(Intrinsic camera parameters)
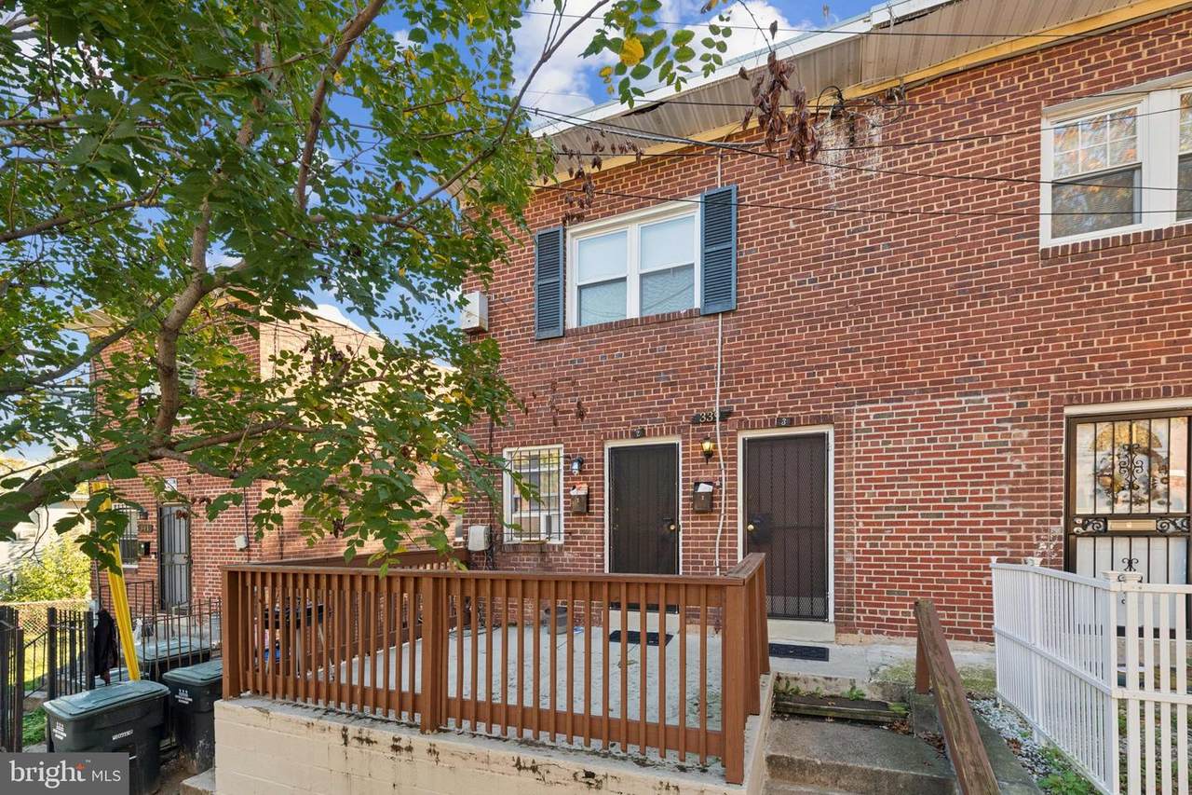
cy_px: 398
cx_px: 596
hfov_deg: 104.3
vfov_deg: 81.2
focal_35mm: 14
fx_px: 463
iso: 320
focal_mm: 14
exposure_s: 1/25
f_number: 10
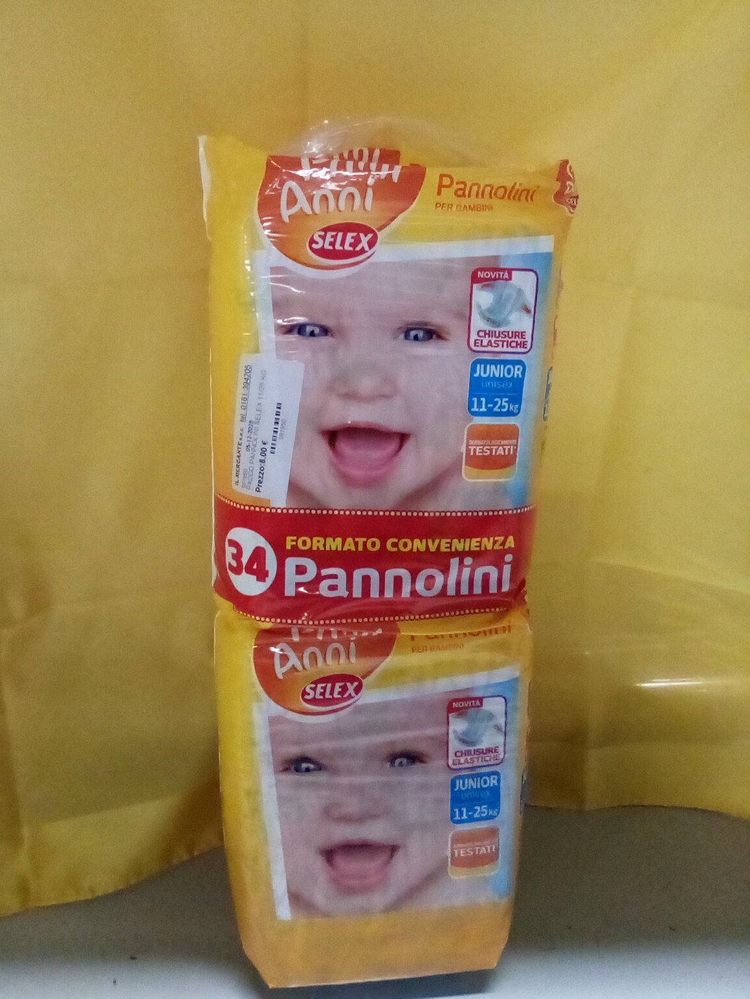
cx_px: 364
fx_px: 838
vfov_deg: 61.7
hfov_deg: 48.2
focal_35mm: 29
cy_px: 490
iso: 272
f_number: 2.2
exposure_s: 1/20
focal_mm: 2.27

* * *

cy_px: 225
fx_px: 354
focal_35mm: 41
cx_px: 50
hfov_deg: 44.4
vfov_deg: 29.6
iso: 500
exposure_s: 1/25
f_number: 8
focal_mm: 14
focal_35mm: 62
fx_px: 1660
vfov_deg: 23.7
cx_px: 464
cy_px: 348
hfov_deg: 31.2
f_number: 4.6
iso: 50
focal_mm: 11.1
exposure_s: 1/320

---

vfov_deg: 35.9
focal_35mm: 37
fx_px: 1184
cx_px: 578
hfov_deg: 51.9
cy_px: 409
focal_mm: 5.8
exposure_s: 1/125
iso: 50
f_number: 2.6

**Your goal**
Word for word, restate the lines of the data above that fall between the line holding "vfov_deg: 23.7" and the line holding "exposure_s: 1/320", inclusive, and no other lines.

**Exercise output**
vfov_deg: 23.7
cx_px: 464
cy_px: 348
hfov_deg: 31.2
f_number: 4.6
iso: 50
focal_mm: 11.1
exposure_s: 1/320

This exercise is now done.